The results of all scenarios of sequential brine flooding tests in fractured and non-fractured core samples are illustrated in Fig. 8. It can be stated that using the SW/10 brine in the secondary recovery mode in fractured cores is found to yield the highest oil recovery of 82.64% of the original OOIP.

Fig. 8
figure 8

Results of sequential brine flooding tests of all scenarios

Monitoring brines’ properties

Brine water properties including salinity, resistivity, conductivity, pH, and TDS before and after each stage of each sequential brine flooding scenario were measured. The results of such measurements of one scenario of sequential brine flooding are presented in Table 10. Total TDS of the effluent water was calculated using a reliable TDS converter software developed by Chemia-soft which converts brine conductivity to TDS. These results show that the maximum mineral dissolution is observed during SW/10 brine flooding stage as the TDS was increased by 295%. This observation also confirms our previously mentioned postulation of mineral dissolution which could have changed rock surface properties to the favorable wettability characteristics. These findings are in line with those obtained by Zahid et.al. (2012).

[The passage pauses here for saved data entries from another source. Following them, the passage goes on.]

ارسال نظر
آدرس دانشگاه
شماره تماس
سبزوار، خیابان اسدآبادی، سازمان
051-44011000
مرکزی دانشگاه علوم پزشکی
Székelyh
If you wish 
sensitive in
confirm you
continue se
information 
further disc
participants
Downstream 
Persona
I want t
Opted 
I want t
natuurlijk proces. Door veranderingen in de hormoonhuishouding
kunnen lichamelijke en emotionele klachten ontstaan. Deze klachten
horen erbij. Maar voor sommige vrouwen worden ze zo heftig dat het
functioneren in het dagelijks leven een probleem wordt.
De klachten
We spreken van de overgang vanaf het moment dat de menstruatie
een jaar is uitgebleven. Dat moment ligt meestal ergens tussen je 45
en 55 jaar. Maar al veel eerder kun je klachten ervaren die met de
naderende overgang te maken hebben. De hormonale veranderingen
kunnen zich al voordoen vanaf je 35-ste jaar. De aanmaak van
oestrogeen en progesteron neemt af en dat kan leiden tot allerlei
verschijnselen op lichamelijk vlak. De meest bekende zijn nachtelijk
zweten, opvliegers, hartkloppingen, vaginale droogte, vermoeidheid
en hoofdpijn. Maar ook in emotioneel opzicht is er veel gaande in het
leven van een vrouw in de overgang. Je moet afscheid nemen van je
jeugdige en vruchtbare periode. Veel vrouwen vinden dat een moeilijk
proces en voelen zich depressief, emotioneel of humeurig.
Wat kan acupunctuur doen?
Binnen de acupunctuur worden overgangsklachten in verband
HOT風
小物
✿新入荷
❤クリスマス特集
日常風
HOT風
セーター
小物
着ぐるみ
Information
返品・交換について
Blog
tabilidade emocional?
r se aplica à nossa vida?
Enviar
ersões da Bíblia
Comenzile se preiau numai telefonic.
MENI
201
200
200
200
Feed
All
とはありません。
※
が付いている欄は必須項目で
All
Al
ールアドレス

Table 10 Results of measurements of supportive brine water properties of one scenario of sequential brine flooding

As indicated in Table 10, when the salinity of the effluent water increases, the resistivity will decrease and so will the conductivity. Measurements of the pH values, in fact, show that there is a correlation between the above properties. No significant change in the pH value was observed during the SW/10 stage. Other stages of sequential flooding such as flooding with SW/50 displayed an increase in pH value. Consequently, no clear conclusion regarding the recovery mechanism can be drawn based on these results.

Conclusions

Based on the results of this work the following conclusions can be drawn:

  1. 1.

    Sequential flooding scenarios which begin with the injection of sea water diluted ten times (SW/10) have been found to yield highest oil recoveries. In non-fractured core samples, the highest oil recovery was 76% of OOIP and was achieved with the sequential flooding scenario which begins with SW/10 followed by SW/50 followed by SW 6 × SO4− 2 (Table 8). In fractured core samples, the highest reported oil recovery was 82.64% of OOIP and was achieved with the sequential flooding scenario which begins with SW/10 followed by SW/50 followed by SW 6 × SO4− 2 (Table 9).

  2. 2.

    Adding divalent sulfate ion to low-salinity water would increase the overall cost of the oil recovery process and may not necessarily improve the effectiveness of oil displacement by the low-salinity water.

  3. 3.

    It is postulated that mineral dissolution and favorable shift of end-point effective permeability could lead to a more favorable wettability condition. This mechanism of oil displacement by sequential brine flooding has been confirmed by monitoring “flow resistance index” proposed in this work and measuring key properties of brine water before and after sequential flooding.